__WHAT YOU WILL DO__
Collect each line of the records containing the string "their".

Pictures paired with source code

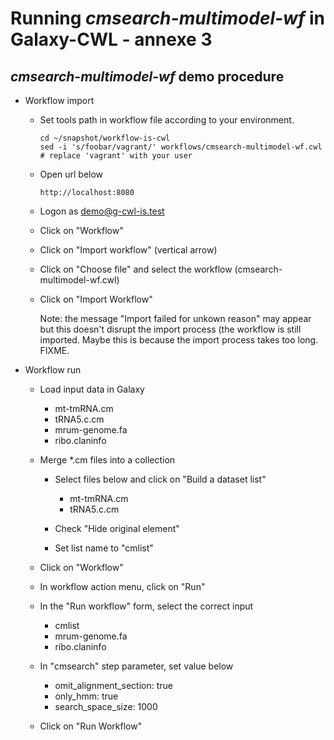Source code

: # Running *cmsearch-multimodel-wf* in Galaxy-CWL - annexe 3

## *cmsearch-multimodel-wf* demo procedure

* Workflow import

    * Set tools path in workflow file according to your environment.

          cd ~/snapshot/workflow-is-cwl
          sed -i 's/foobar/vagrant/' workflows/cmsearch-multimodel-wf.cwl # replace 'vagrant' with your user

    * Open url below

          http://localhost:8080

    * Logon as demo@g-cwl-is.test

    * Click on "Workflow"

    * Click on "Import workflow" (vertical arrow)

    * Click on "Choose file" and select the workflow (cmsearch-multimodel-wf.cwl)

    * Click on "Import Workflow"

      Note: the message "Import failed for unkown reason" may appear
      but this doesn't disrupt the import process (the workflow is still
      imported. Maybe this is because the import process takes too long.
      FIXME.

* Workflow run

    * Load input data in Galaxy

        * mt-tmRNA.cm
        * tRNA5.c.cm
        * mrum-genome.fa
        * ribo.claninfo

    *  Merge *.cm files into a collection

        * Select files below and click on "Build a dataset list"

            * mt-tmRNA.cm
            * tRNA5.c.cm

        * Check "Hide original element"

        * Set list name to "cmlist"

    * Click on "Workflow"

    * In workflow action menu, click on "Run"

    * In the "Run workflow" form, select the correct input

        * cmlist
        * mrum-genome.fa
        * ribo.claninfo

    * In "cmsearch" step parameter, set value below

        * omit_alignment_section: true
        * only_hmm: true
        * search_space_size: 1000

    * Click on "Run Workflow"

==

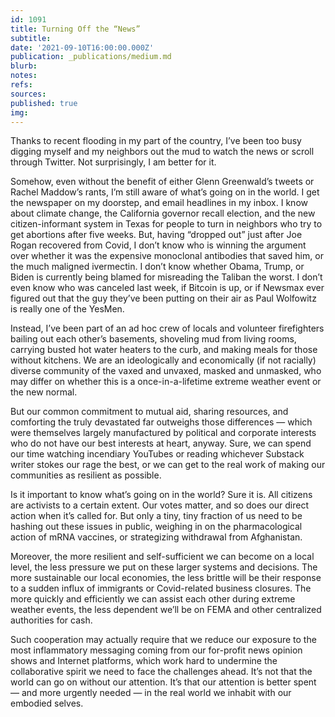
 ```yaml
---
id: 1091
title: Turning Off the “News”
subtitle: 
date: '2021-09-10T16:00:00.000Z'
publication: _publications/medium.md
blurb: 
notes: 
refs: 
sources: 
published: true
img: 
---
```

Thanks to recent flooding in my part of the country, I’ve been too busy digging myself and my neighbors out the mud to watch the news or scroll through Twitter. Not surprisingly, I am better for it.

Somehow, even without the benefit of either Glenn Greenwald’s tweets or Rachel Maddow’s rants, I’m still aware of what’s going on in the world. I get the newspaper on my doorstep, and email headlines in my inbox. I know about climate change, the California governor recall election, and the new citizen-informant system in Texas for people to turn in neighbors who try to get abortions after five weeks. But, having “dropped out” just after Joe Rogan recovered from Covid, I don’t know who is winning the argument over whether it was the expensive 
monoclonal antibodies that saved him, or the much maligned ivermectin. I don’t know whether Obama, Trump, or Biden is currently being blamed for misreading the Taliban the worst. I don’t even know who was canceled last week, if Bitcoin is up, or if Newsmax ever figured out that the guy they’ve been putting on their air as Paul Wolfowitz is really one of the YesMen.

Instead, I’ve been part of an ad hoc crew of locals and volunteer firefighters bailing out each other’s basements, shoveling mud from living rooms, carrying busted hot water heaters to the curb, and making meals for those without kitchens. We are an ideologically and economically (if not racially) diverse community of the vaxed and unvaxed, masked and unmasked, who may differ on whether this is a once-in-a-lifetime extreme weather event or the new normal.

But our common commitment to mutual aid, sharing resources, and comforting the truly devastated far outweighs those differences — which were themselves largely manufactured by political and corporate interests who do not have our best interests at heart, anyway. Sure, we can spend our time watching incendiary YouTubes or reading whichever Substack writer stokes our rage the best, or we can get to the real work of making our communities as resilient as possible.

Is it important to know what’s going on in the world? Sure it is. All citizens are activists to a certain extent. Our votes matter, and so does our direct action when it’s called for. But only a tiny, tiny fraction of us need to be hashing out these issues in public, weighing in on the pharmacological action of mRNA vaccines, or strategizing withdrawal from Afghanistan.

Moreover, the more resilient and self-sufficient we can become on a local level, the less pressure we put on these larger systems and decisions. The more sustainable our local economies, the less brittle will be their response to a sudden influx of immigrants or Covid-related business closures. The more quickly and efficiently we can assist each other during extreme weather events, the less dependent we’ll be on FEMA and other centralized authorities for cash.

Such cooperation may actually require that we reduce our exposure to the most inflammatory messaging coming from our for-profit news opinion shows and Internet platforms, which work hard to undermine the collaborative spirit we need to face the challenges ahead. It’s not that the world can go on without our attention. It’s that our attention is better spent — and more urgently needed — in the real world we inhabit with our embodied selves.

__TASK RESULT__
monoclonal antibodies that saved him, or the much maligned ivermectin. I don’t know whether Obama, Trump, or Biden is currently being blamed for misreading the Taliban the worst. I don’t even know who was canceled last week, if Bitcoin is up, or if Newsmax ever figured out that the guy they’ve been putting on their air as Paul Wolfowitz is really one of the YesMen.
Moreover, the more resilient and self-sufficient we can become on a local level, the less pressure we put on these larger systems and decisions. The more sustainable our local economies, the less brittle will be their response to a sudden influx of immigrants or Covid-related business closures. The more quickly and efficiently we can assist each other during extreme weather events, the less dependent we’ll be on FEMA and other centralized authorities for cash.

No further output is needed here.